Tandis que Sacha découvre l’ampleur de la tragédie avec son œil de journaliste, au milieu du récit de l’horreur les pages d’un carnet retrouvé sont comme des pauses de douceur ; dans ces extraits au parfum de vanille, Rose raconte son enfance de petite fille muette, ayant grandi bercée par l’amour de ses parents qui vivaient et travaillaient pour l’ambassade de France, elle y raconte aussi sa rencontre avec Daniel et la naissance de leur enfant. Et puis, brutal, le basculement dans la terreur.
Alors que Sacha et Rose ne se connaissent pas, elles éprouvent le même besoin de raconter, alors même qu’il n’y a pas de mots assez puissants pour exprimer leur ressenti et leur peur, l’une pour crier au monde ce qu’il se passe dans un pays qui semble abandonné de tous, l’autre comme un message qui la lie encore au mari dont elle a été séparée, de la même façon que lui grave des fleurs sur les pans des murs.

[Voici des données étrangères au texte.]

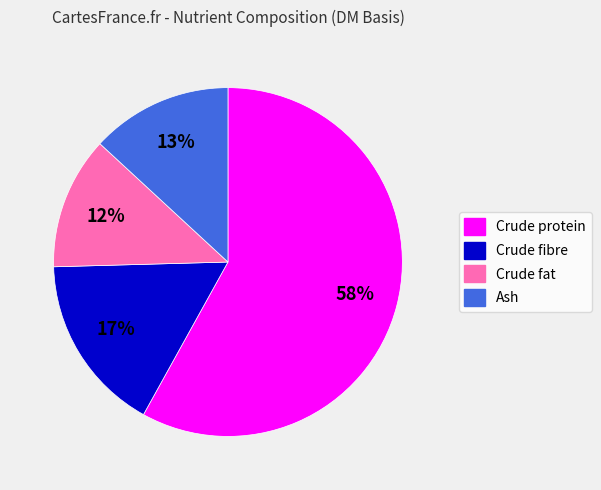

How many slices are in this pie chart?

4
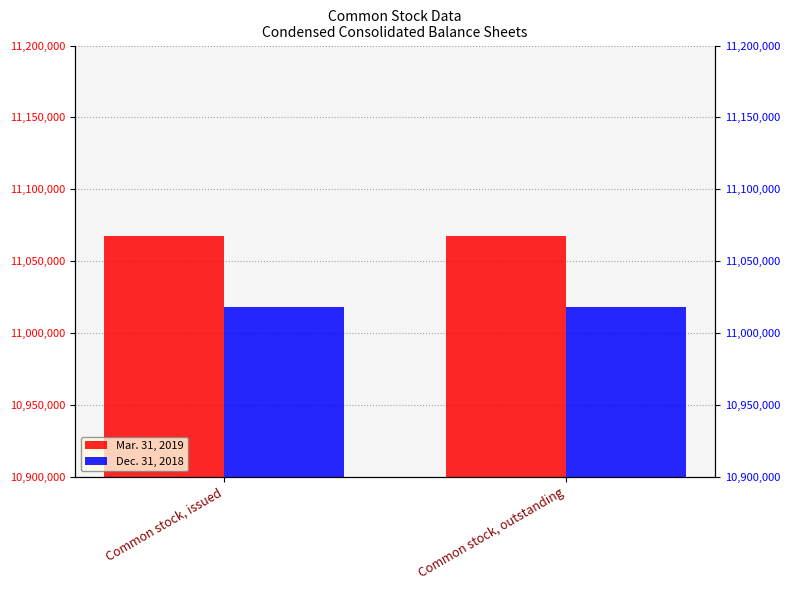

At Common stock, outstanding, list the series in order from smallest to largest.

Dec. 31, 2018, Mar. 31, 2019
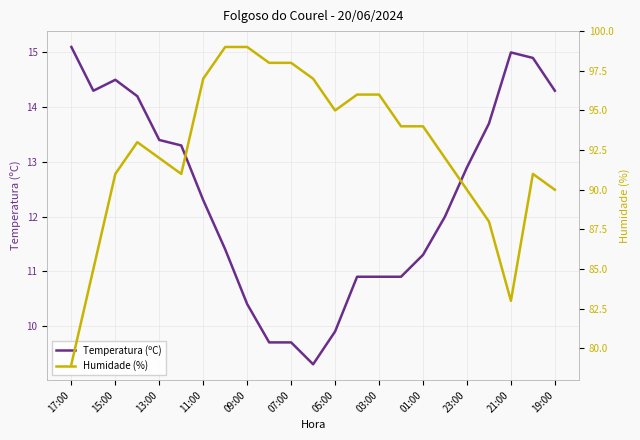

What is the highest value of the Temperatura (ºC) series?

15.1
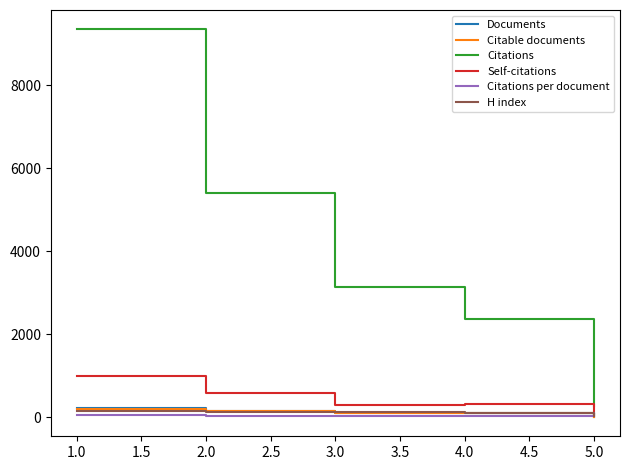

What is the maximum value shown in the chart?

9350.0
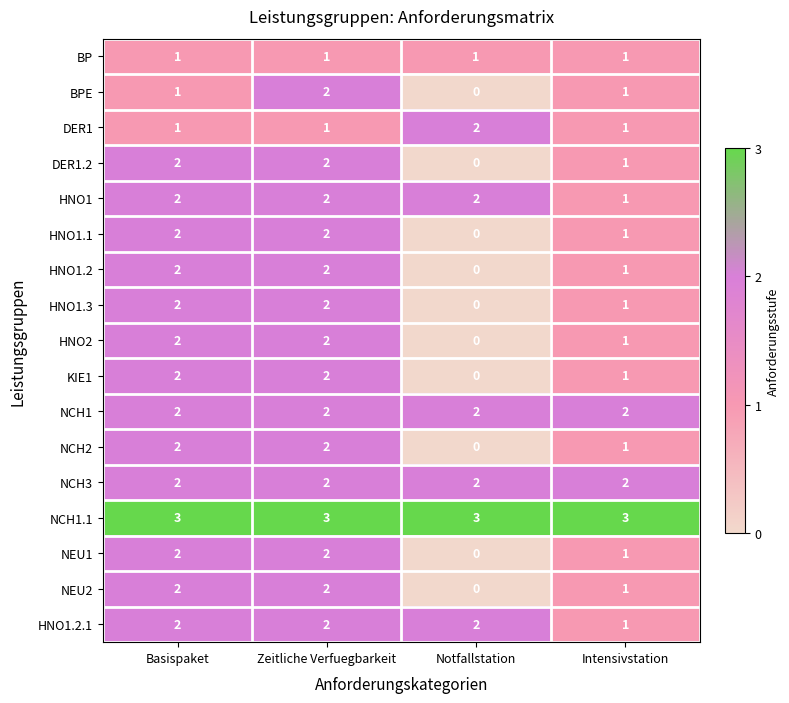

How many distinct data groups are displayed?

17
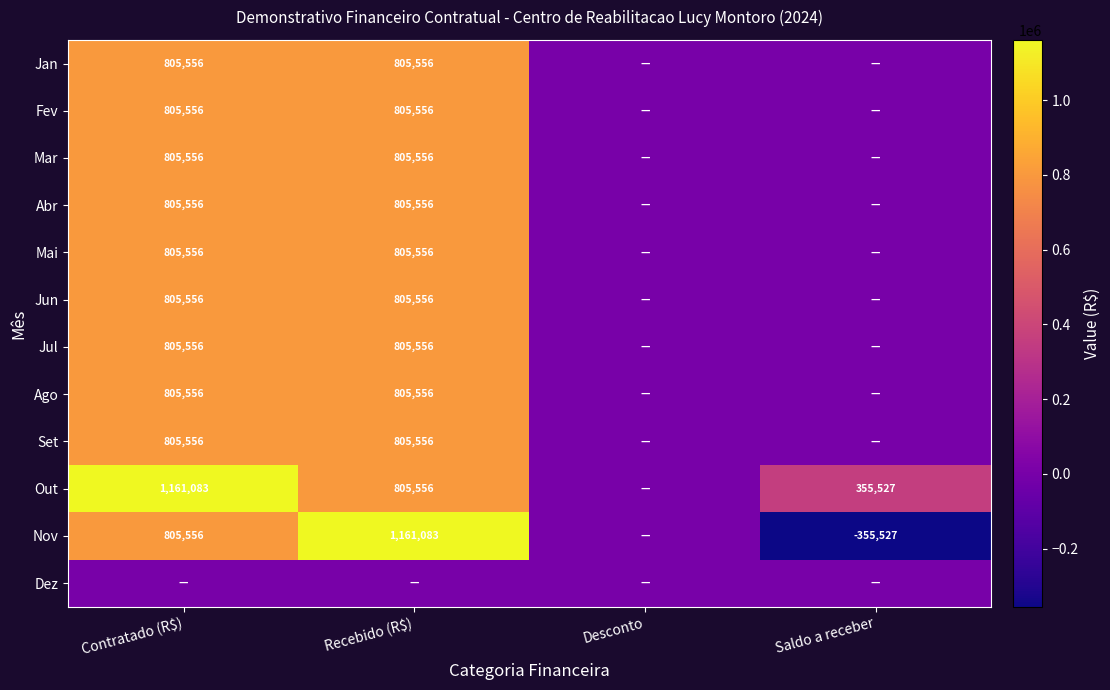

Is it true that Nov equals 1066637 at Contratado (R$)?

False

Laisser des traces, témoigner qu’on a vécu là, qu’aucune guerre ne pourra jamais complètement effacer un témoignage d’amour ou d’humanité. Deux femmes, deux points de vue différents sur le génocide, deux personnages forts dont les routes finiront par se croiser. Un roman bref et vraiment très marquant. 

J’ai cru qu’ils enlevaient toute trace de toi, Yoan Smadja, Editions Pocket

❤ PRENEZ SOIN DE VOUS ❤

Lire pour s’évader #1

En cette période inédite je vais continuer à vous proposer mes idées de lecture, puisque c’est dorénavant et plus que jamais l’un des derniers moyens les plus doux pour voyager. Les librairies et bibliothèques nous sont hélas inaccessibles mais il reste aussi la possibilité de lire en numérique (même si je sais bien que c’est loin d’être la préférence)… ou de se préparer une jolie liste pour « après » 🙂

Gros coup de 💙 pour l’histoire de Marie, 20 ans, serveuse dans un bar du Havre qui connait bien la galère au quotidien, entre les problèmes de fin de mois et un père à l’hypocondrie maladive. Quand elle rencontre Alexandre, elle se prend à rêver. Mais voilà l’amoureux qui se laisse aller à un brin de condescendance lorsqu’il réalise que Marie ne connait pas François Truffaut, et c’est le dérapage. Marie doit réparer avec de l’argent qu’elle n’a pas, alors elle tente le tout pour le tout en demandant de l’aide au juge qui l’a condamnée. Celui-ci lui propose alors un marché…
Est-ce que tout est joué d’avance parce qu’on n’est pas tous nés sous la même étoile ? une histoire est-elle vouée à l’échec parce que ses protagonistes ne sont pas du même milieu social ? Plusieurs mondes vont se confronter et apprendre à se connaître dans ce (trop) court et excellentissime roman qui m’a fait songer à un film tout au long de ma lecture, avec ses inoubliables personnages de juge mutique abritant quantité de secrets, de jeune bourgeois amoureux et surtout de cette jeune femme intelligente et sanguine qui va prendre sa vie en main.

Changer le Sens des Rivières, Murielle Magellan, Editions Pocket

J’ai passé un week end à dévorer cette incroyable histoire inspirée de faits réels : en 1943, un groupe de jeunes femmes se fait enrôler pour devenir les goûteuses d’Hitler, chargées d’ingérer en premier tout ce qui arrivera ensuite dans l’assiette du Führer. A chaque bouchée sous haute surveillance, la crainte d’avoir été empoisonnées. Et au-delà de cette situation délirante, la méfiance, la solidarité, l’humanité, la culpabilité, la volonté de survivre malgré tout et même la possibilité d’un amour. Marquant !

La Goûteuse d’Hitler, Rosella Postorino, Albin Michel

Pour finir une escapade gourmande en compagnie de La Pâtissière de Long Island, une histoire de transmission autour d’un… cheese cake à l’ingrédient magique qui adoucit les mœurs ! Les histoires croisées de Marie et de Rona à 70 ans d’écart, de l’Allemagne à New York, abordant des thèmes historiques plus graves qu’il n’y paraît.